Indeed, the objects produced in the 1810s-1820s do not have the same quality. A lot of these objects are mere copies. There is nothing as for the art of reinterpreting a painting, for
example, that there used to be. The effort of making the art perfect has disappeared, as well as the study of the tesserae, in different shapes and forms, to render shades and volumes to perfection, to the point that they resemble a brush stroke.
In its glory days, the micro-mosaic had become an entire philosophical art. Michelangelo Barberi said: “This art form at first appears so easy if undertaken commercially but it proves
to be difficult, indeed extremely so, if one aims to practice it as an artist and a philosopher. I want to urge you, to not limit yourself to the purely mechanical aspect of mosaic-making,
but to also learn about drawing, the brush and the humanities. If you do so, it will be a great service indeed to yourself and to Rome with its already significant trade in mosaics.”

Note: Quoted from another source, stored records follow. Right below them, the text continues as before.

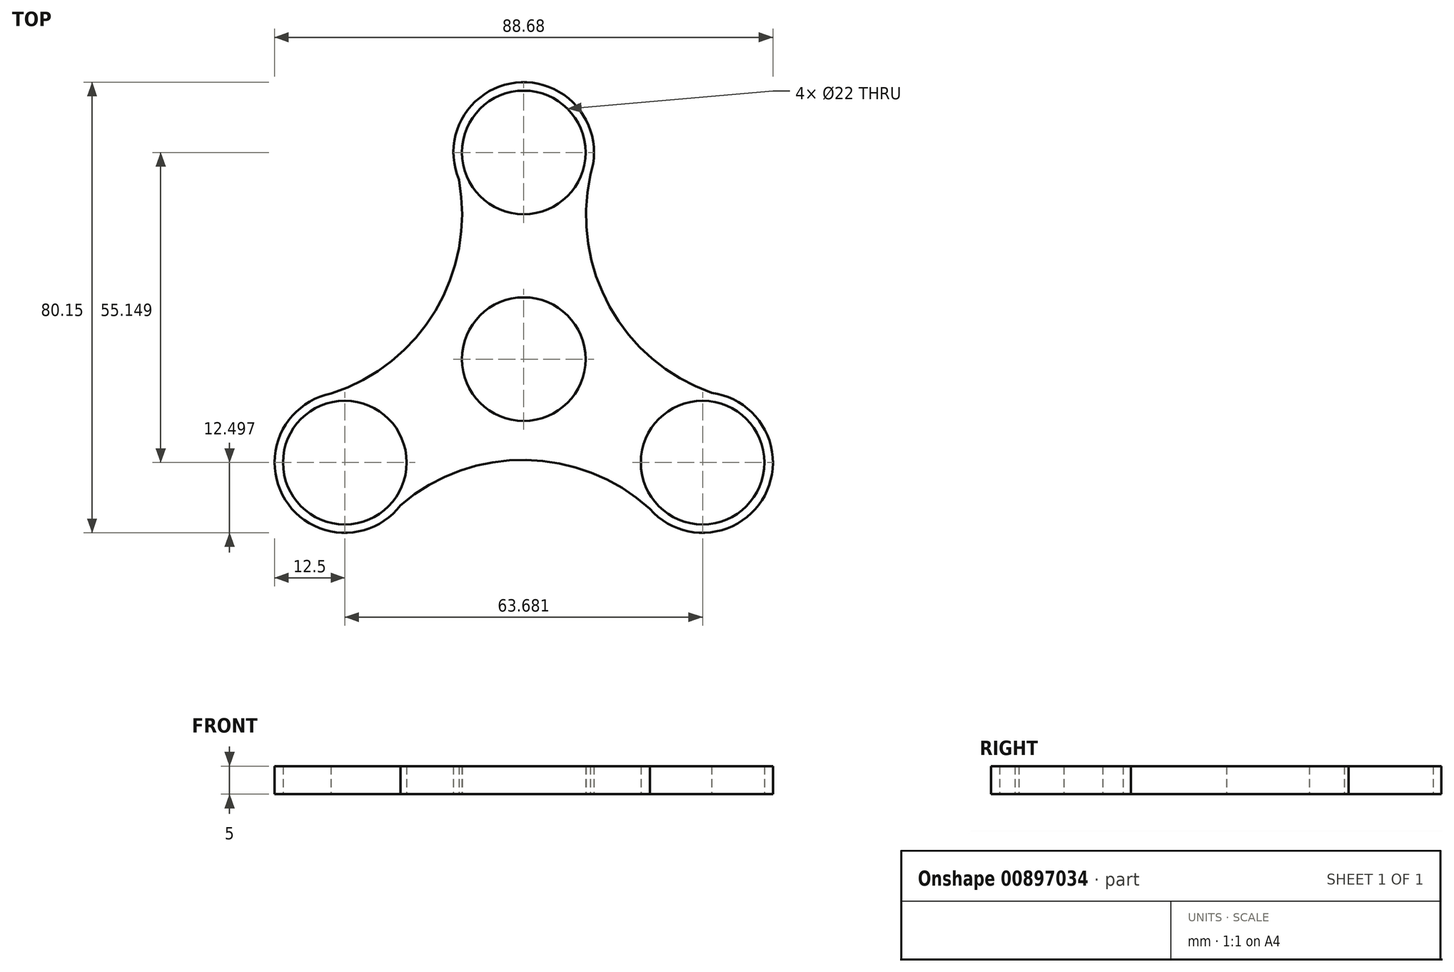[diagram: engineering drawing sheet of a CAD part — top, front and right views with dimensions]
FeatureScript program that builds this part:
annotation { "Feature Type Name" : "Feature", "Feature Type Description" : "" }
export const myFeature = defineFeature(function(context is Context, id is Id, definition is map)
    precondition{}
    {
        {
            var Q0;
            Q0=qCreatedBy(makeId("Top.planeOp"),FACE);
            var sketch = newSketch(context, id + "F0", { "sketchPlane" : qUnion([Q0])});
            skCircle(sketch, "E0", {"center": v(0, 0) * mm, "radius": 11 * mm});
            skCircle(sketch, "E1", {"center": v(0, 36.77) * mm, "radius": 11 * mm});
            skCircle(sketch, "E2.1.0", {"center": v(-31.84, -18.38) * mm, "radius": 11 * mm});
            skCircle(sketch, "E2.2.0", {"center": v(31.84, -18.38) * mm, "radius": 11 * mm});
            skCircle(sketch, "E3", {"center": v(0, 36.77) * mm, "radius": 12.5 * mm});
            skCircle(sketch, "E4.1.0", {"center": v(-31.84, -18.38) * mm, "radius": 12.5 * mm});
            skCircle(sketch, "E4.2.0", {"center": v(31.84, -18.38) * mm, "radius": 12.5 * mm});
            skArc(sketch, "E5", {"start": v(22.45, -26.64) * mm, "mid": v(-1.52, -17.94) * mm, "end": v(-24.67, -28.62) * mm});
            skArc(sketch, "E6.1.0", {"start": v(11.84, 32.76) * mm, "mid": v(16.3, 7.66) * mm, "end": v(37.12, -7.05) * mm});
            skArc(sketch, "E6.2.0", {"start": v(-34.3, -6.13) * mm, "mid": v(-14.78, 10.28) * mm, "end": v(-12.45, 35.68) * mm});
            skSolve(sketch);
        }
        {
            var Q0;
            Q0 = qSketchRegion(id + "F0", true);
            extrude(context, id + "F1", {"entities" : qUnion([Q0]), "depth" : 5 * mm, "offsetDistance" : 25 * mm});
        }
    });
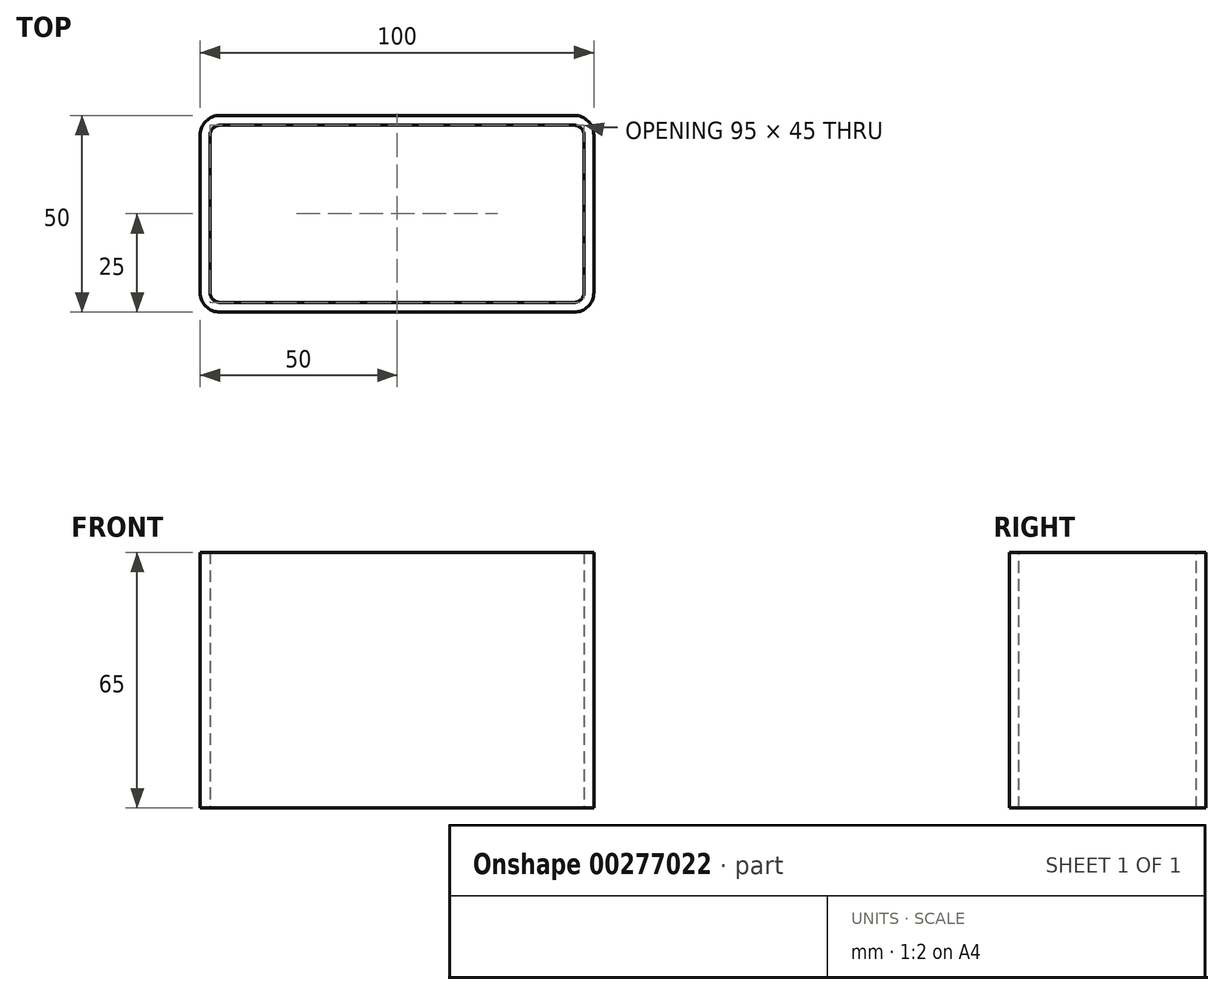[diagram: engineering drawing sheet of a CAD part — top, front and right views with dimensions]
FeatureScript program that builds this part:
annotation { "Feature Type Name" : "Feature", "Feature Type Description" : "" }
export const myFeature = defineFeature(function(context is Context, id is Id, definition is map)
    precondition{}
    {
        {
            var Q0;
            Q0=qCreatedBy(makeId("Front.planeOp"),FACE);
            var sketch = newSketch(context, id + "F0", { "sketchPlane" : qUnion([Q0])});
            skLineSegment(sketch, "E0.bottom", {"start": v(-50, 32.5) * mm, "end": v(50, 32.5) * mm});
            skLineSegment(sketch, "E0.top", {"start": v(-50, -32.5) * mm, "end": v(50, -32.5) * mm});
            skLineSegment(sketch, "E0.left", {"start": v(-50, 32.5) * mm, "end": v(-50, -32.5) * mm});
            skLineSegment(sketch, "E0.right", {"start": v(50, 32.5) * mm, "end": v(50, -32.5) * mm});
            skPoint(sketch, "E0.middle", {"position": v(0, 0) * mm});
            skSolve(sketch);
        }
        {
            var Q0;
            Q0 = qSketchRegion(id + "F0", true);
            extrude(context, id + "F1", {"entities" : qUnion([Q0]), "depth" : 50 * mm});
        }
        {
            var Q0;
            Q0=makeQuery(id+"F1.opExtrude","CAP_EDGE",EDGE,{"disambiguationData":[OSD([sQuery(id+"F0.wireOp",EDGE,"E0.left")])],"isStart":false});
            var Q1;
            Q1=makeQuery(id+"F1.opExtrude","CAP_EDGE",EDGE,{"disambiguationData":[OSD([sQuery(id+"F0.wireOp",EDGE,"E0.left")])],"isStart":true});
            var Q2;
            Q2=makeQuery(id+"F1.opExtrude","CAP_EDGE",EDGE,{"disambiguationData":[OSD([sQuery(id+"F0.wireOp",EDGE,"E0.right")])],"isStart":false});
            var Q3;
            Q3=makeQuery(id+"F1.opExtrude","CAP_EDGE",EDGE,{"disambiguationData":[OSD([sQuery(id+"F0.wireOp",EDGE,"E0.right")])],"isStart":true});
            fillet(context, id + "F2", {"entities" : qUnion([Q0, Q1, Q2, Q3]), "radius" : 5 * mm, "tangentPropagation" : true, "allowEdgeOverflow" : false});
        }
        {
            var Q0;
            Q0=makeQuery(id+"F1.opExtrude","SWEPT_FACE",FACE,{"disambiguationData":[OSD([sQuery(id+"F0.wireOp",EDGE,"E0.bottom")])]});
            var Q1;
            Q1=makeQuery(id+"F1.opExtrude","SWEPT_FACE",FACE,{"disambiguationData":[OSD([sQuery(id+"F0.wireOp",EDGE,"E0.top")])]});
            shell(context, id + "F3", {"entities" : qUnion([Q0, Q1]), "thickness" : 2.5 * mm});
        }
    });
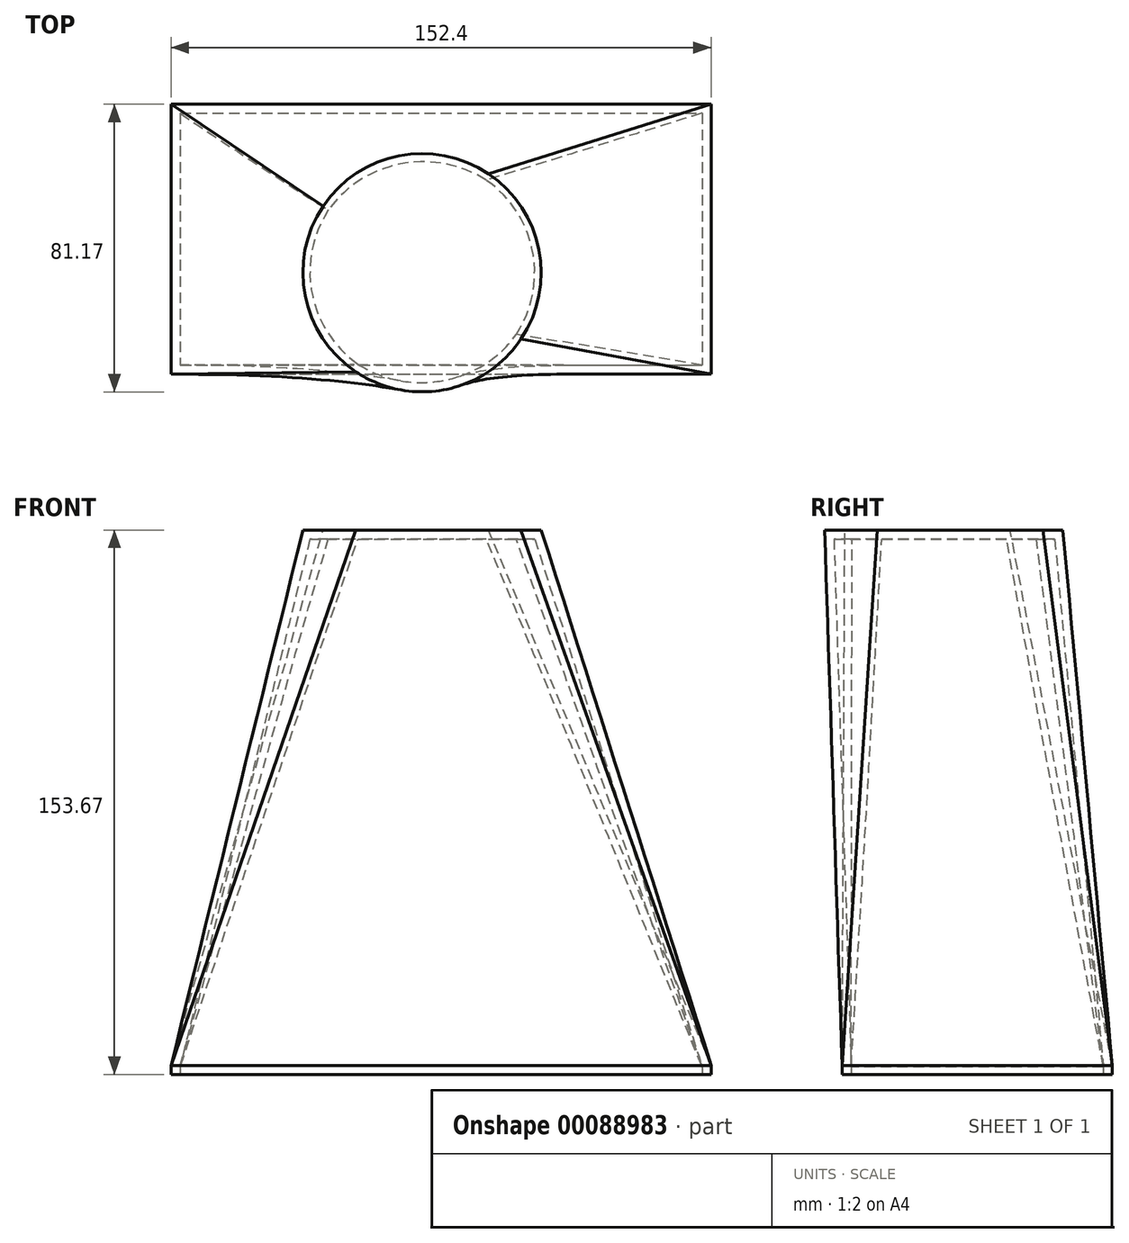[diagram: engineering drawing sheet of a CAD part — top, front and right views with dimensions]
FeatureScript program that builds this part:
annotation { "Feature Type Name" : "Feature", "Feature Type Description" : "" }
export const myFeature = defineFeature(function(context is Context, id is Id, definition is map)
    precondition{}
    {
        {
            var Q0;
            Q0=qCreatedBy(makeId("Top.planeOp"),FACE);
            var sketch = newSketch(context, id + "F0", { "sketchPlane" : qUnion([Q0])});
            skLineSegment(sketch, "E0.bottom", {"start": v(-76.2, 38.1) * mm, "end": v(76.2, 38.1) * mm});
            skLineSegment(sketch, "E0.top", {"start": v(-76.2, -38.1) * mm, "end": v(76.2, -38.1) * mm});
            skLineSegment(sketch, "E0.left", {"start": v(-76.2, 38.1) * mm, "end": v(-76.2, -38.1) * mm});
            skLineSegment(sketch, "E0.right", {"start": v(76.2, 38.1) * mm, "end": v(76.2, -38.1) * mm});
            skPoint(sketch, "E0.middle", {"position": v(0, 0) * mm});
            skSolve(sketch);
        }
        {
            var Q0;
            Q0=makeQuery(id+"F0.imprint","IMPRINT",FACE,{"disambiguationData":[TD([[makeQuery(id+"F0.imprint","IMPRINT",EDGE,{"derivedFrom":sQuery(id+"F0.wireOp",EDGE,"E0.bottom")}),-1.0]])]});
            extrude(context, id + "F1", {"entities" : qUnion([Q0]), "endBound" : BoundingType.SYMMETRIC, "depth" : 2.54 * mm});
        }
        {
            var Q0;
            Q0=qCreatedBy(makeId("Top.planeOp"),FACE);
            cPlane(context, id + "F2", {"entities" : qUnion([Q0]), "cplaneType" : CPlaneType.OFFSET, "offset" : 152.4 * mm, "width" : 152.4 * mm, "height" : 152.4 * mm});
        }
        {
            var Q0;
            Q0=qCreatedBy(id+"F2.planeOp",FACE);
            var sketch = newSketch(context, id + "F3", { "sketchPlane" : qUnion([Q0])});
            skCircle(sketch, "E1", {"center": v(-5.39, -9.44) * mm, "radius": 33.62 * mm});
            skSolve(sketch);
        }
        {
            var Q1;
            Q1=makeQuery(id+"F1.opExtrude","CAP_FACE",FACE,{"disambiguationData":[OSD([sQuery(id+"F0.wireOp",EDGE,"E0.bottom"),sQuery(id+"F0.wireOp",EDGE,"E0.top"),sQuery(id+"F0.wireOp",EDGE,"E0.left"),sQuery(id+"F0.wireOp",EDGE,"E0.right")])],"isStart":false});
            var Q2;
            Q2=makeQuery(id+"F3.imprint","IMPRINT",FACE,{"disambiguationData":[TD([[makeQuery(id+"F3.imprint","IMPRINT",EDGE,{"derivedFrom":sQuery(id+"F3.wireOp",EDGE,"E1")}),1.0]])]});
            loft(context, id + "F4", {"operationType" : NewBodyOperationType.ADD, "sheetProfilesArray" : [{ "sheetProfileEntities" : qUnion([Q1]) }, { "sheetProfileEntities" : qUnion([Q2]) }]});
        }
        {
            var Q0;
            Q0=makeQuery(id+"F1.opExtrude","CAP_FACE",FACE,{"disambiguationData":[OSD([sQuery(id+"F0.wireOp",EDGE,"E0.bottom"),sQuery(id+"F0.wireOp",EDGE,"E0.top"),sQuery(id+"F0.wireOp",EDGE,"E0.left"),sQuery(id+"F0.wireOp",EDGE,"E0.right")])],"isStart":true});
            shell(context, id + "F5", {"entities" : qUnion([Q0]), "thickness" : 2.54 * mm});
        }
    });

Objects in micro-mosaics became a testament to the highest in execution and carried deep meanings. By looking at them, one could ask oneself: do I see a mosaic or a painting? Do I see art or a craft? Does this object have a philosophical meaning, or is it simply decorative? All these readings are possible, and thanks to the richness and variety of the Arthur Gilbert collection, today we can try and find all the answers to questions about a savoir-faire that is coming back and being appreciated by the public worldwide.